- _TASK OBJECTIVE_:
As the lines appear below, please set them down exactly, starting at the first and finishing with the one containing "t und sich Versteckspiel mit Verwechslung".

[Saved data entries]
----------------

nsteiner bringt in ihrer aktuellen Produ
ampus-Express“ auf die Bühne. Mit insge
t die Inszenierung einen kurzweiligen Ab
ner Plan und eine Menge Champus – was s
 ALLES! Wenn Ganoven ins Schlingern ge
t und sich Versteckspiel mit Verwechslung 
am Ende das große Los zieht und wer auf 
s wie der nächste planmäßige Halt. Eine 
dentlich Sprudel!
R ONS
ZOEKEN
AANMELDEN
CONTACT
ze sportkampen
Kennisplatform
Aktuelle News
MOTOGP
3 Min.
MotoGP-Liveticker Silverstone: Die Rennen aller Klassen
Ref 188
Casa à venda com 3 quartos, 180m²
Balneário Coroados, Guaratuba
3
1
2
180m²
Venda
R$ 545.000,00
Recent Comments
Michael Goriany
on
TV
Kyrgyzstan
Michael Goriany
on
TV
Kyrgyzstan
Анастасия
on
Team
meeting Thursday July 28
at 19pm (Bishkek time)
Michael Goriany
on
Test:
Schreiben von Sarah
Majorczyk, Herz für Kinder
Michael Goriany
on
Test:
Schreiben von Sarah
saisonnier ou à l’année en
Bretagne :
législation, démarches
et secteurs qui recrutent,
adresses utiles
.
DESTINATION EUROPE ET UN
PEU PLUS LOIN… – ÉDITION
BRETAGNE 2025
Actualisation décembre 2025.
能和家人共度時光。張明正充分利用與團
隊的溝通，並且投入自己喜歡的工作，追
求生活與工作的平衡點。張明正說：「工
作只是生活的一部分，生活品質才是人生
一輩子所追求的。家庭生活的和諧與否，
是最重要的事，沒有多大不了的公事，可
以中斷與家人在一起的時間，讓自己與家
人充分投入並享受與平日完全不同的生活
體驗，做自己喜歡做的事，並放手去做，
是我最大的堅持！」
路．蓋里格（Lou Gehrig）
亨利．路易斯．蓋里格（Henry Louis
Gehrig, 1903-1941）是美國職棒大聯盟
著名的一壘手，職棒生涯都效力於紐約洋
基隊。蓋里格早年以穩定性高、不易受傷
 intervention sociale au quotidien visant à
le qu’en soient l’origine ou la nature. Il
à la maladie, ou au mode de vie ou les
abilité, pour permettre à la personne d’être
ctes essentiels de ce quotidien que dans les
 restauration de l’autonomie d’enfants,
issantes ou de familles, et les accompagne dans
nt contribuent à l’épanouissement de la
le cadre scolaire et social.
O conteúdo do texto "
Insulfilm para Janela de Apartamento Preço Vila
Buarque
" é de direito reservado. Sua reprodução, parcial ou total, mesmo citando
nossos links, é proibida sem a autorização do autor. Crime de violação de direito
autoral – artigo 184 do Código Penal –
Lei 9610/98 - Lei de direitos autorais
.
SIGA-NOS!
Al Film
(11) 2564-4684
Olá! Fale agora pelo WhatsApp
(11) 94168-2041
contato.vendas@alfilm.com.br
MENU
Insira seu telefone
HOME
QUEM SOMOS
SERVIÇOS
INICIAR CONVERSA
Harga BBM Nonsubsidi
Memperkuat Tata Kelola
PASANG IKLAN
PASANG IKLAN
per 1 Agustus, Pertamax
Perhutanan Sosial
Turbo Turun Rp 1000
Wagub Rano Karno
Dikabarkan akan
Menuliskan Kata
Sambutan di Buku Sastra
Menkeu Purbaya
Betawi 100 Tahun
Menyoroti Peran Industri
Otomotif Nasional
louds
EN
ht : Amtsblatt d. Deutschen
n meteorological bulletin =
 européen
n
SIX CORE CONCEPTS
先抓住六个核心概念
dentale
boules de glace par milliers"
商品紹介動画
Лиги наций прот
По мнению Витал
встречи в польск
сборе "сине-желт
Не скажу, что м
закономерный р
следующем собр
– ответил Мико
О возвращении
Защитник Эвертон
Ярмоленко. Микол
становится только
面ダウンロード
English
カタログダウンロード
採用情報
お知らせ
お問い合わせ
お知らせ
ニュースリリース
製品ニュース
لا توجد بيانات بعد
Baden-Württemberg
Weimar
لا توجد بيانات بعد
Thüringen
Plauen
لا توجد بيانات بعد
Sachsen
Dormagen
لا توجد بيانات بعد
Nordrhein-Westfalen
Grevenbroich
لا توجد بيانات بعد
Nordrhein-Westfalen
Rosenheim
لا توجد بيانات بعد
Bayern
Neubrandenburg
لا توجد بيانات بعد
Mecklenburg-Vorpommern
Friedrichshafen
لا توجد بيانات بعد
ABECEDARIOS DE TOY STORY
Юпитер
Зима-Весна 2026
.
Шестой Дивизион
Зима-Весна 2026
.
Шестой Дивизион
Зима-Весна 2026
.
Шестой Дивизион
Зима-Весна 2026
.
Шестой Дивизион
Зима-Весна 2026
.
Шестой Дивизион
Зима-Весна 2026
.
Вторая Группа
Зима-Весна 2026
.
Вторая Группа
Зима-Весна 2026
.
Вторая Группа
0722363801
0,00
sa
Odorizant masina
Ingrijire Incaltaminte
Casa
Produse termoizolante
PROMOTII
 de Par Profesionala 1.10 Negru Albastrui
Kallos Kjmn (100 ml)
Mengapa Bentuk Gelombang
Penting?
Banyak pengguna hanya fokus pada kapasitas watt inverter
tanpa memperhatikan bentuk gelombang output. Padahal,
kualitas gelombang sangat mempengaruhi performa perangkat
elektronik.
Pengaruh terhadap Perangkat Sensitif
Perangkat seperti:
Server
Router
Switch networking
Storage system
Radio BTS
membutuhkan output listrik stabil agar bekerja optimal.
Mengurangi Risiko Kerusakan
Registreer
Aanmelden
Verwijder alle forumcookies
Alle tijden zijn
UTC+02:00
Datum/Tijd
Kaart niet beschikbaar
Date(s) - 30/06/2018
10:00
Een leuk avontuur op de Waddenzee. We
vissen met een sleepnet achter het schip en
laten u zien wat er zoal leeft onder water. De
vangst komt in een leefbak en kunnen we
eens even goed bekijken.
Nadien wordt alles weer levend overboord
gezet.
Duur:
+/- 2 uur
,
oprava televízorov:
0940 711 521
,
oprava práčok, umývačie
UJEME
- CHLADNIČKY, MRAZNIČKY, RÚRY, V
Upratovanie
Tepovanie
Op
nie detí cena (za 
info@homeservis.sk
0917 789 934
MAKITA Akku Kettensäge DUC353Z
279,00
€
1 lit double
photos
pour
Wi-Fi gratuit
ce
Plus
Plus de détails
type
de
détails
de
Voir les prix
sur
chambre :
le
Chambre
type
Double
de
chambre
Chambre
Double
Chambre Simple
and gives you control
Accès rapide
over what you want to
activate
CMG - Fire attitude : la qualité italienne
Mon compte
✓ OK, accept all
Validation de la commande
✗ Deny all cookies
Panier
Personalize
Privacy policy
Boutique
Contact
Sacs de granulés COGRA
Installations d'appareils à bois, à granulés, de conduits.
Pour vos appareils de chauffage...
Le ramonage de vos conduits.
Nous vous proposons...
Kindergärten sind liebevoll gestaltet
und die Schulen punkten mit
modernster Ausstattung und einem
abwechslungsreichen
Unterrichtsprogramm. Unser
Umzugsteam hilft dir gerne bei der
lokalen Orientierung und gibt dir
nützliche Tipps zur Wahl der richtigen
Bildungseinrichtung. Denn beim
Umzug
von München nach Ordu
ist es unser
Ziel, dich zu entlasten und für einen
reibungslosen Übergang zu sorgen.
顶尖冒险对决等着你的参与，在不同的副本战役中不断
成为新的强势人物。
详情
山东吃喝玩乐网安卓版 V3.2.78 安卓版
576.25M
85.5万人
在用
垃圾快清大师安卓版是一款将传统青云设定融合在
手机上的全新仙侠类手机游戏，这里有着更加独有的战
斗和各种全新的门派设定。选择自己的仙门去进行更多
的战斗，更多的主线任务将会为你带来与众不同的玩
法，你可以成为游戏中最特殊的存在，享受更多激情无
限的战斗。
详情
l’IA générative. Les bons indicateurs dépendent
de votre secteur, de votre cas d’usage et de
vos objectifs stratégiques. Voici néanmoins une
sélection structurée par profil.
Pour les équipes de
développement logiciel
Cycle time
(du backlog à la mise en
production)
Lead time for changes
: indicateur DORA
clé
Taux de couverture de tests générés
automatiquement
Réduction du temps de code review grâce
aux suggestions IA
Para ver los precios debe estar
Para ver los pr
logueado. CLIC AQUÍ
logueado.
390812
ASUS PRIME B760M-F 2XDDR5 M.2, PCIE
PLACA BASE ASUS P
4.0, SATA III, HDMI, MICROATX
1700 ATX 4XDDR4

----------------

- _RESPONSE BELOW_:
nsteiner bringt in ihrer aktuellen Produ
ampus-Express“ auf die Bühne. Mit insge
t die Inszenierung einen kurzweiligen Ab
ner Plan und eine Menge Champus – was s
 ALLES! Wenn Ganoven ins Schlingern ge
t und sich Versteckspiel mit Verwechslung 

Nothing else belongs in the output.